People v. Taylor
2020 COA 79. No. 17CA2273. Criminal Law—Attempted Second Degree Murder—Consecutive Sentencing—Habitual Criminal—Crime of Violence.
May 14, 2020
Following a traffic stop, defendant was charged with aggravated motor vehicle theft, possession of a controlled substance, possession with intent to manufacture or distribute marijuana or marijuana concentrate, driving under restraint, failure to signal for a turn, and illegal possession or consumption of alcohol in a motor vehicle. Defendant pleaded not guilty to the charges on August 29, 2016. The district court set defendant’s pretrial readiness conference for January 23, 2017 and set his jury trial for January 24, 2017. When defendant failed to appear for the pretrial readiness conference, the court vacated his trial date.
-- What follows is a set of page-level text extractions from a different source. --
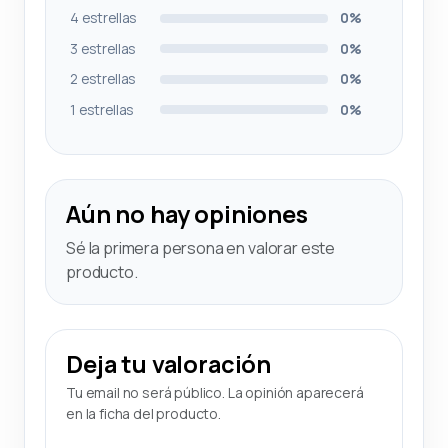
4 estrellas
0%
3 estrellas
0%
2 estrellas
0%
1 estrellas
0%
Aún no hay opiniones
Sé la primera persona en valorar este
producto.
Deja tu valoración
Tu email no será público. La opinión aparecerá
en la ficha del producto.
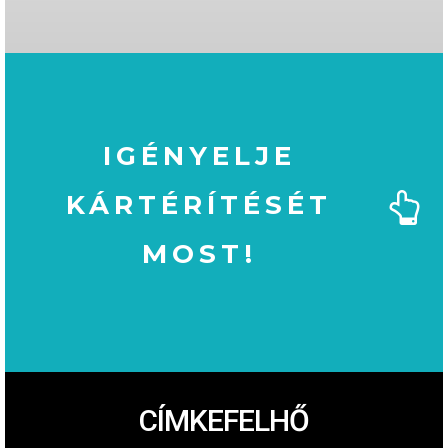
IGÉNYELJE
KÁRTÉRÍTÉSÉT
MOST!
MOST!
KÁRTÉRÍTÉSÉT
IGÉNYELJE
CÍMKEFELHŐ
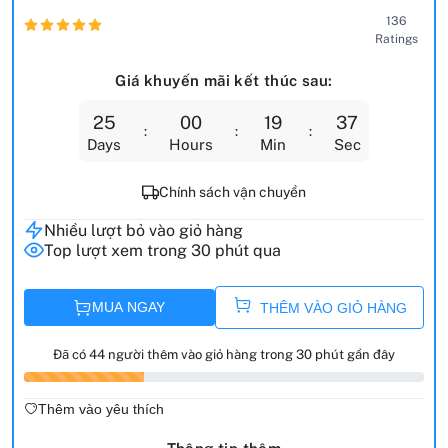
136
Ratings
Giá khuyến mãi kết thúc sau:
25
00
19
35
Days
Hours
Min
Sec
Chính sách vận chuyển
Nhiều lượt bỏ vào giỏ hàng
Top lượt xem trong 30 phút qua
MUA NGAY
THÊM VÀO GIỎ HÀNG
Đã có 44 người thêm vào giỏ hàng trong 30 phút gần đây
Thêm vào yêu thích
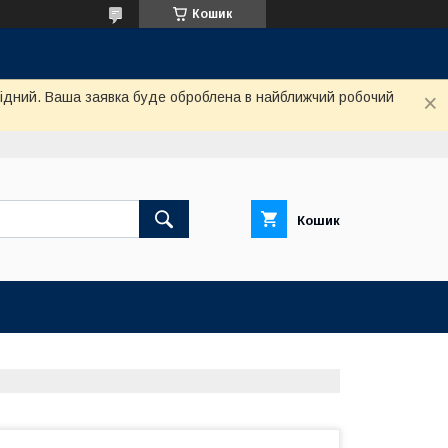
Кошик
ихідний. Ваша заявка буде оброблена в найближчий робочий
Кошик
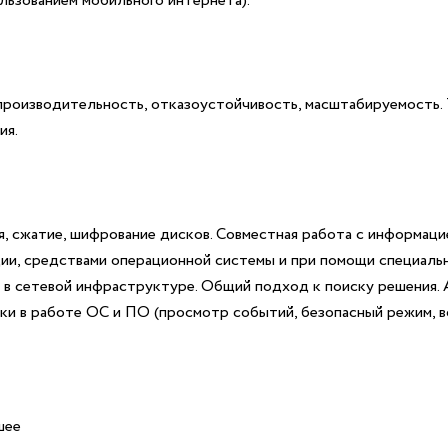
льзованием мобильного интернета).
производительность, отказоустойчивость, масштабируемость. 
ия.
 сжатие, шифрование дисков. Совместная работа с информацие
ии, средствами операционной системы и при помощи специаль
и в сетевой инфраструктуре. Общий подход к поиску решения. 
бки в работе ОС и ПО (просмотр событий, безопасный режим, 
шее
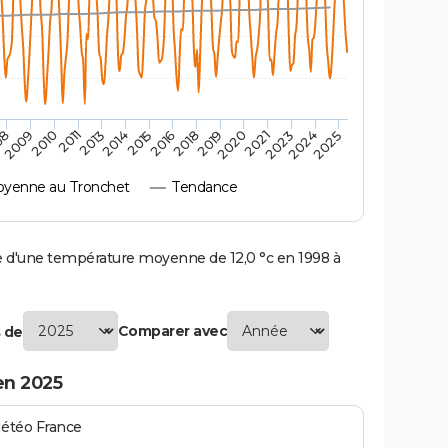
2010
2019
2011
2020
2013
2021
2023
2014
2015
2024
08
2016
2025
2009
2018
yenne au Tronchet
Tendance
d'une température moyenne de 12,0 °c en 1998 à
Comparer avec
 de
en 2025
Météo France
The court later concluded that by failing to appear at the trial call and by failing to be present to demand trial on his trial date, defendant waived his right to speedy trial.
During a subsequent pretrial hearing, defendant moved to dismiss the charges against him on speedy trial grounds. The court denied the motion. Defendant’s trial was eventually held on June 20–21, 2017. A jury found him guilty of aggravated motor vehicle theft, possession of a controlled substance, possession of marijuana, failure to signal for a turn, and illegal possession or consumption of alcohol in a motor vehicle.
On appeal, defendant argued that the district court violated his statutory right to a speedy trial. The Colorado speedy trial statute requires that a person accused of a crime be brought to trial within six months of his or her not guilty plea. The six-month period is extended if the defendant fails to appear on the “trial date.” A pretrial readiness conference is not a trial date, so defendant’s failure to appear at his pretrial readiness conference did not authorize the district court to extend his speedy trial period. Further, because defendant no longer had a trial date when he failed to appear on January 24, his speedy trial period was not reset. Nearly 10 months elapsed between defendant’s not guilty plea and his trial, which exceeded the six-month speedy trial period. Thus, the district court violated defendant’s statutory right to a speedy trial.
The judgment was vacated and the case was remanded to the district court with instructions to dismiss the charges filed against defendant with prejudice.